Intervention de Anne-Cécile Mailfert

Réunion du mercredi 25 septembre 2019 à 15h10
Délégation aux droits des femmes et à l'égalité des chances entre les hommes et les femmes

Anne-Cécile Mailfert, présidente de la Fondation des Femmes :

Il y a effectivement une rupture d'égalité dans notre pays. À ce titre, je vous alerte sur le développement d'expérimentations, excellentes pour les territoires dans lesquels elles ont lieu, mais qui laissent les autres de côté. Donc attention aux expérimentations qui en réalité ne concernent pas beaucoup de femmes. Je pense par exemple à ce qui se passe à Créteil, c'est très bien, mais il faudrait pouvoir rapidement généraliser ces initiatives.

Les associations mènent un travail d'ampleur, mais il reste des départements dans lesquels il n'existe aucune association spécialisée sur les violences faites aux femmes. Il faut absolument continuer à les aider à se développer et à se multiplier.

Sur les modalités du bracelet anti-rapprochement, deux questions se posent pour moi. La première est une question financière : un tel bracelet coûte 6 euros par jour et par couple puisque les deux le portent. Il faudrait un budget d'environ 5 millions d'euros par an pour développer ces bracelets. Nous plaidons surtout pour que les auteurs de violences porteurs de ces bracelets puissent être suivis par des associations spécialisées car il faut absolument un accompagnement psychosocial.

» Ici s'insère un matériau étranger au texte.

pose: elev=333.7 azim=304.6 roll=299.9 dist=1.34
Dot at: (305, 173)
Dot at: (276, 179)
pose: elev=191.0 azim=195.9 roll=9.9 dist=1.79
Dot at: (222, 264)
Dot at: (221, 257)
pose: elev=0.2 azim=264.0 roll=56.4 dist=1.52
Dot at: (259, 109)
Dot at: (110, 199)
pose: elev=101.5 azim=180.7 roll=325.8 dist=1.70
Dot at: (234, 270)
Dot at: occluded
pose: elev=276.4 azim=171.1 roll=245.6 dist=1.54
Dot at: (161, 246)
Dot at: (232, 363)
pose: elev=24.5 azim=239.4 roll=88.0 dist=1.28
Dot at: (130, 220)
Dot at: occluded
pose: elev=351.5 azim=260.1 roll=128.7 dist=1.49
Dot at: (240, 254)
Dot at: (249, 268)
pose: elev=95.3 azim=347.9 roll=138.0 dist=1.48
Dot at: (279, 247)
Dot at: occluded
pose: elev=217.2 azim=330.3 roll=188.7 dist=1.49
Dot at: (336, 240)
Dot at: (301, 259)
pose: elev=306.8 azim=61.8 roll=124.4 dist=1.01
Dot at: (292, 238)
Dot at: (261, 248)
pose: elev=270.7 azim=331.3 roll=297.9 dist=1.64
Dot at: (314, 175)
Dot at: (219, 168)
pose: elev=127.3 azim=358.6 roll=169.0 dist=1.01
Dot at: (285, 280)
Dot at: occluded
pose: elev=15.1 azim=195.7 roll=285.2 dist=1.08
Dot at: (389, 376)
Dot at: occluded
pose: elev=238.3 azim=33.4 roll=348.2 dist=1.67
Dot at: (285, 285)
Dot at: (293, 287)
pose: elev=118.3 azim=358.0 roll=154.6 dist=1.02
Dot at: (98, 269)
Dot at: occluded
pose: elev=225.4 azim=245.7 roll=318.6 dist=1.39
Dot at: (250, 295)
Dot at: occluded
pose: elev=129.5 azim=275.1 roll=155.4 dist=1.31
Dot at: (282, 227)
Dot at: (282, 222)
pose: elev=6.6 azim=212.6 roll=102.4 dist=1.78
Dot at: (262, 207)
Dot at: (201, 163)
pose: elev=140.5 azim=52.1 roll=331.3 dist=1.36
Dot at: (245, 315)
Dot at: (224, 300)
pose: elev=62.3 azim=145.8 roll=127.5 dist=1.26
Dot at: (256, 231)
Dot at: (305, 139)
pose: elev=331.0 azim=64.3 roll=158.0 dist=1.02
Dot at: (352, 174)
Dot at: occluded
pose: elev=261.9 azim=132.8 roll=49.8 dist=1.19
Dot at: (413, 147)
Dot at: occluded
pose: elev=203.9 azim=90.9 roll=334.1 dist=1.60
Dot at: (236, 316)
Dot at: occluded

Il existe deux modalités de bracelet anti-rapprochement : une des modalités est un bracelet qui sonne lorsque l'agresseur s'approche, ce qui met la femme dans un état de stress aigu, c'est comme si elle était responsable de sa propre sécurité. Ce système existe au Portugal, mais nous ne le recommandons pas. En revanche, en Espagne, c'est auprès d'une intermédiation qui pourra prévenir la police que se fera l'alerte. Dans ce cas, la femme ne se rend même pas compte que son ancien agresseur ou son conjoint violent a pu s'approcher. C'est dans ses modalités que nous allons pouvoir voir si ce dispositif est bien pensé ou non.

La sensibilisation à l'égalité dès le plus jeune âge, même si on prend l'angle des féminicides pour attirer l'attention de l'opinion sur le sujet, doit porter sur tout type de violences, sexistes et sexuelles. Inégalité et violence sont les deux faces d'une même médaille qui est la domination masculine. Il faut absolument pouvoir traiter les deux.

M. Blanquer agit sur la sensibilisation des écoliers sur l'environnement ; la création d'éco-délégués et de circulaires pour favoriser l'enseignement de l'environnement est très bien, mais nous l'encourageons à le faire aussi sur l'éducation à l'égalité. Pourquoi pas, à côté des éco-délégués, des égalité-délégués dans chaque école.

Dans le cadre du service national universel (SNU), on pourrait tout à fait insérer ce fameux brevet de non-violence. C'est un public adolescent qui se pose énormément de questions.

Enfin, j'attire votre attention sur le fait que dans les fiches que nous allons vous faire parvenir et qui ont été rédigées avec toutes les associations, vous verrez que nous proposons un certain nombre de dispositifs pour faire progresser les sujets judiciaires tels que :

- l'amélioration de l'aide juridictionnelle pour les femmes victimes de violences, qui est aujourd'hui très insuffisante. Les avocats n'ont aucun intérêt à défendre des femmes victimes de violences, car cela les met en précarité économique ;

- le sujet de l'identité d'emprunt ; En France, quand on témoigne contre la mafia, on peut demander à changer d'identité. De la même manière, certaines femmes ont besoin de se cacher, d'avoir une identité d'emprunt, car elles sont poursuivies par leurs conjoints violents.

- l'amélioration de l'indemnisation du préjudice, de la prise en compte de l'incapacité temporaire travail (ITT) pour calculer les indemnisations et le faire de manière plus rapide.

Certaines de ces propositions figurent dans la Convention d'Istanbul. Le rapport du Groupe d'experts sur la lutte contre la violence à l'égard des femmes et la violence domestique (GREVIO), qui a analysé la situation en France l'année dernière va être publié courant octobre et va rappeler un certain nombre d'engagements que notre pays est censé respecter. Autant s'aligner tout de suite avec cette Convention que nous avons ratifiée.